For the last couple of weeks, I have been trying to get motivation for doing the next blog post and in the midst of working on project approval documents, attending numerous school functions in the last days of the school year, and organising for summer vacations, I just didn’t have the energy and motivation! That is until tonight!
So what happened tonight?
I found myself being Mistress of Ceremonies (for the purpose of being gender sensitive here!) in a cocktail party to launch a Regional Sharefair to show case existing technologies and innovations that are responsive to the needs and priorities of women smallholder farmers. The Sharefair is organised jointly by UN Women, FAO, IFAD, WFP and the Regional Gender and Livelihoods Network of which I am a member. The share fair which runs from the 15-17th of October to celebrate the International Rural Women’s Day and the World Food Day aims at bringing together rural women farmers, private sector companies, research organizations and individuals that have innovative technologies that have potential to reduce women’s drudgery, increase productivity, reduce post harvest losses and improve food and nutrition security.
And there are many events planned around this—a young scientists’ innovation award for women responsive technologies and for technologies suitable for people with disabilities, a policy dialogue to discuss what policy mechanisms are required and how to put existing ones into practice, awards for innovations that best address rural women’s needs and constraints and many more.
For the first time in a long time, I did not have to explain why this is important, why we have to focus and invest on women, why it is important for women themselves, for their families, communities and countries that women are empowered.
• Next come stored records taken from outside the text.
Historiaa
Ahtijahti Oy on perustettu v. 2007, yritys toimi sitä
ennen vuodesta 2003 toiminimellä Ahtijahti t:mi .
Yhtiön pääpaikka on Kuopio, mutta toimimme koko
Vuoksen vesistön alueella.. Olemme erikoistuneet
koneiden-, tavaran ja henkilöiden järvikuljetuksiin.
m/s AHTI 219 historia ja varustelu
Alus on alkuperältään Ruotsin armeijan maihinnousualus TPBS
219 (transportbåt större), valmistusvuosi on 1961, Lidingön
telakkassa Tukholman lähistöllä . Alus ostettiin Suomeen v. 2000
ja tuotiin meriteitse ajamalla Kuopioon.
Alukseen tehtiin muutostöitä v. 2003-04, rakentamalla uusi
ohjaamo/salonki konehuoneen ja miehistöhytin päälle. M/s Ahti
The people standing around the room, by the fact that they had responded to this event, knew why addressing gender in agriculture is important. We were on the same page. I did not have to take a deep breath, sigh and start off with “You, know, women are important in agriculture…you know… because…and the evidence shows….”
I still did explain it anyway, being the scientist that I am, I could not resist the temptation to give some figures on the productivity gains from reducing gender based constraints in agriculture-from access to technologies, information, finance, markets to inequitable gender policies and structures and gender norms that constrain women from realising their full potential .
But I digress!
In this conversation, a big focus was on technologies and other innovations that exist and how we can share information more broadly and bring these innovations to a scale that makes a difference in the region.
And so we had a discussion too on what technologies must go! And what a good slogan that made for the meeting! The technologies that have been used for years and years, technologies that smallholder farmers and women farmers are using because they have no alternatives, technologies that bring low returns on rural people’s labour, technologies that make agriculture unattractive to young people!
And the first one on this list was the hoe. My mother, and her mother and her grandmother did the hoe; and her mother and grandmothers before that did the hoe! The hand hoe is a technology from BC—and I mean Before Christ! More than 2000 years ago, the hoe was the preferred agricultural tool. 2000 years later, it is still the most common tool that you find in smallholder farms.
So why the hoe? Many reasons: It is backbreaking to use the hoe. It is a rudimentary technology. It reduces the returns to labour for men and for women; it limits the amount of land that can be used even in areas of abundant land availability. And I know there are a lot of arguments there that technology is not the only constraint to agricultural production, but it is one of the major ones!
It is the International Year of Family Farming, and we have to strive to make family farming productive, profitable and sustainable.
In a side conversation with a group of women, we started listing what other technologies that we thought have to go! Anyway, we got two more, but I am sure you have more.
- the kerosene fueled lamp replaced with solar lanterns
- the water barrel that goes on women’s heads and back replaced with wello water wheel that can roll, be pulled or pushed.
What technologies do you think have had their run? And what should they be replaced with?
And how can we incentivise a “silicon valley” or an “agricultural valley” for agriculture technologies?
Your ideas on this on the next blog post!
And am sure rural women themselves have pretty good ideas about some technologies and innovations that would make their work easier and more productive.